• [Work request]
Once you have read the records below, write them all out exactly as given.

··· Data excerpts

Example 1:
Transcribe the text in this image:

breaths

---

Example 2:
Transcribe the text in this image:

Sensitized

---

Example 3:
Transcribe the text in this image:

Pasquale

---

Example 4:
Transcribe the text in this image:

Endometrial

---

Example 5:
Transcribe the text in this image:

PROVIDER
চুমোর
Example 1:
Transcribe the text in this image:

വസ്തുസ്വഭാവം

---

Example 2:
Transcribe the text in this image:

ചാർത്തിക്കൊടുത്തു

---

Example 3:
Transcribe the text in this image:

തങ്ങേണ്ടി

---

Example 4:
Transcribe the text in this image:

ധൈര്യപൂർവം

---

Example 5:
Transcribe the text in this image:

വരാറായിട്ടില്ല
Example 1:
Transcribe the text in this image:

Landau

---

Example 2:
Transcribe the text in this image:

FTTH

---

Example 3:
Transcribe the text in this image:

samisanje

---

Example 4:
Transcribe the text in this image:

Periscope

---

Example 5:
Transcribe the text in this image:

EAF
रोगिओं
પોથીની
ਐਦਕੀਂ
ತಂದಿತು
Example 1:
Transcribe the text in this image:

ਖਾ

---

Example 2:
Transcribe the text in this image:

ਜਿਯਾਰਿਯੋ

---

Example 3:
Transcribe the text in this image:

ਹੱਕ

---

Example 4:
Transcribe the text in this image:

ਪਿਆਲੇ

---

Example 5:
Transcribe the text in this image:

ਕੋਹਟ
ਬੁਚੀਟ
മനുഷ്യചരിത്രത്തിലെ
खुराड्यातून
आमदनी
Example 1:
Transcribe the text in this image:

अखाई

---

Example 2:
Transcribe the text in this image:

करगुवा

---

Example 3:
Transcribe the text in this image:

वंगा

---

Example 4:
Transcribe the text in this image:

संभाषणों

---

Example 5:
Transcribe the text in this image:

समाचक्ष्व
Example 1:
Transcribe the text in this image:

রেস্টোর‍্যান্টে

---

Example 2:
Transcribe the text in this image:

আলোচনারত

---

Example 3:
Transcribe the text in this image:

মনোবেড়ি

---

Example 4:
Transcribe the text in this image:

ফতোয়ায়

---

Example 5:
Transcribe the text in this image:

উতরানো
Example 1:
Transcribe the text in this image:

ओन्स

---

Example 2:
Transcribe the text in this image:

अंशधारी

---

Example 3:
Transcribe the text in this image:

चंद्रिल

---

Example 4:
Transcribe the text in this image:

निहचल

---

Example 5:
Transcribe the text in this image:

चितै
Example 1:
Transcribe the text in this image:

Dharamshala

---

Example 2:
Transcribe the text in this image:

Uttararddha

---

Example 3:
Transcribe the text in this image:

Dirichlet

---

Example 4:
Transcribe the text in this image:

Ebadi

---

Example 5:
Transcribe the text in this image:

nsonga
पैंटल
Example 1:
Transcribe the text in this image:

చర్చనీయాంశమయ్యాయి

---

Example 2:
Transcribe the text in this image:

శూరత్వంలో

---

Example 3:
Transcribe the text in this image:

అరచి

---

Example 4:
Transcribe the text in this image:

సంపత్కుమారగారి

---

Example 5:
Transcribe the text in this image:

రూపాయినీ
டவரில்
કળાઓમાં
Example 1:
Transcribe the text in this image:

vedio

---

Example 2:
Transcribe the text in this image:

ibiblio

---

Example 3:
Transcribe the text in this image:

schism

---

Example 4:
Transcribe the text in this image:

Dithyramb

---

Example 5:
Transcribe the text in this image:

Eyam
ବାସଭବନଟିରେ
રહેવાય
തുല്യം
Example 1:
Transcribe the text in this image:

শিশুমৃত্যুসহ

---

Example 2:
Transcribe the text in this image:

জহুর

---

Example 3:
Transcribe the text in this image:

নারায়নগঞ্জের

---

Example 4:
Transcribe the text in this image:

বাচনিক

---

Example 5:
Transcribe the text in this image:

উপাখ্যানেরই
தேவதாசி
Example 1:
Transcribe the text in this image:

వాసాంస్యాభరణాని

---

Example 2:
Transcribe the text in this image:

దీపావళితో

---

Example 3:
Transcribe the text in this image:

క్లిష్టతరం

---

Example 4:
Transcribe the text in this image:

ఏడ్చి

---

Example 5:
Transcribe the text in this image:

······

• [Answer space]
Example 1:
Transcribe the text in this image:

breaths

---

Example 2:
Transcribe the text in this image:

Sensitized

---

Example 3:
Transcribe the text in this image:

Pasquale

---

Example 4:
Transcribe the text in this image:

Endometrial

---

Example 5:
Transcribe the text in this image:

PROVIDER
চুমোর
Example 1:
Transcribe the text in this image:

വസ്തുസ്വഭാവം

---

Example 2:
Transcribe the text in this image:

ചാർത്തിക്കൊടുത്തു

---

Example 3:
Transcribe the text in this image:

തങ്ങേണ്ടി

---

Example 4:
Transcribe the text in this image:

ധൈര്യപൂർവം

---

Example 5:
Transcribe the text in this image:

വരാറായിട്ടില്ല
Example 1:
Transcribe the text in this image:

Landau

---

Example 2:
Transcribe the text in this image:

FTTH

---

Example 3:
Transcribe the text in this image:

samisanje

---

Example 4:
Transcribe the text in this image:

Periscope

---

Example 5:
Transcribe the text in this image:

EAF
रोगिओं
પોથીની
ਐਦਕੀਂ
ತಂದಿತು
Example 1:
Transcribe the text in this image:

ਖਾ

---

Example 2:
Transcribe the text in this image:

ਜਿਯਾਰਿਯੋ

---

Example 3:
Transcribe the text in this image:

ਹੱਕ

---

Example 4:
Transcribe the text in this image:

ਪਿਆਲੇ

---

Example 5:
Transcribe the text in this image:

ਕੋਹਟ
ਬੁਚੀਟ
മനുഷ്യചരിത്രത്തിലെ
खुराड्यातून
आमदनी
Example 1:
Transcribe the text in this image:

अखाई

---

Example 2:
Transcribe the text in this image:

करगुवा

---

Example 3:
Transcribe the text in this image:

वंगा

---

Example 4:
Transcribe the text in this image:

संभाषणों

---

Example 5:
Transcribe the text in this image:

समाचक्ष्व
Example 1:
Transcribe the text in this image:

রেস্টোর‍্যান্টে

---

Example 2:
Transcribe the text in this image:

আলোচনারত

---

Example 3:
Transcribe the text in this image:

মনোবেড়ি

---

Example 4:
Transcribe the text in this image:

ফতোয়ায়

---

Example 5:
Transcribe the text in this image:

উতরানো
Example 1:
Transcribe the text in this image:

ओन्स

---

Example 2:
Transcribe the text in this image:

अंशधारी

---

Example 3:
Transcribe the text in this image:

चंद्रिल

---

Example 4:
Transcribe the text in this image:

निहचल

---

Example 5:
Transcribe the text in this image:

चितै
Example 1:
Transcribe the text in this image:

Dharamshala

---

Example 2:
Transcribe the text in this image:

Uttararddha

---

Example 3:
Transcribe the text in this image:

Dirichlet

---

Example 4:
Transcribe the text in this image:

Ebadi

---

Example 5:
Transcribe the text in this image:

nsonga
पैंटल
Example 1:
Transcribe the text in this image:

చర్చనీయాంశమయ్యాయి

---

Example 2:
Transcribe the text in this image:

శూరత్వంలో

---

Example 3:
Transcribe the text in this image:

అరచి

---

Example 4:
Transcribe the text in this image:

సంపత్కుమారగారి

---

Example 5:
Transcribe the text in this image:

రూపాయినీ
டவரில்
કળાઓમાં
Example 1:
Transcribe the text in this image:

vedio

---

Example 2:
Transcribe the text in this image:

ibiblio

---

Example 3:
Transcribe the text in this image:

schism

---

Example 4:
Transcribe the text in this image:

Dithyramb

---

Example 5:
Transcribe the text in this image:

Eyam
ବାସଭବନଟିରେ
રહેવાય
തുല്യം
Example 1:
Transcribe the text in this image:

শিশুমৃত্যুসহ

---

Example 2:
Transcribe the text in this image:

জহুর

---

Example 3:
Transcribe the text in this image:

নারায়নগঞ্জের

---

Example 4:
Transcribe the text in this image:

বাচনিক

---

Example 5:
Transcribe the text in this image:

উপাখ্যানেরই
தேவதாசி
Example 1:
Transcribe the text in this image:

వాసాంస్యాభరణాని

---

Example 2:
Transcribe the text in this image:

దీపావళితో

---

Example 3:
Transcribe the text in this image:

క్లిష్టతరం

---

Example 4:
Transcribe the text in this image:

ఏడ్చి

---

Example 5:
Transcribe the text in this image:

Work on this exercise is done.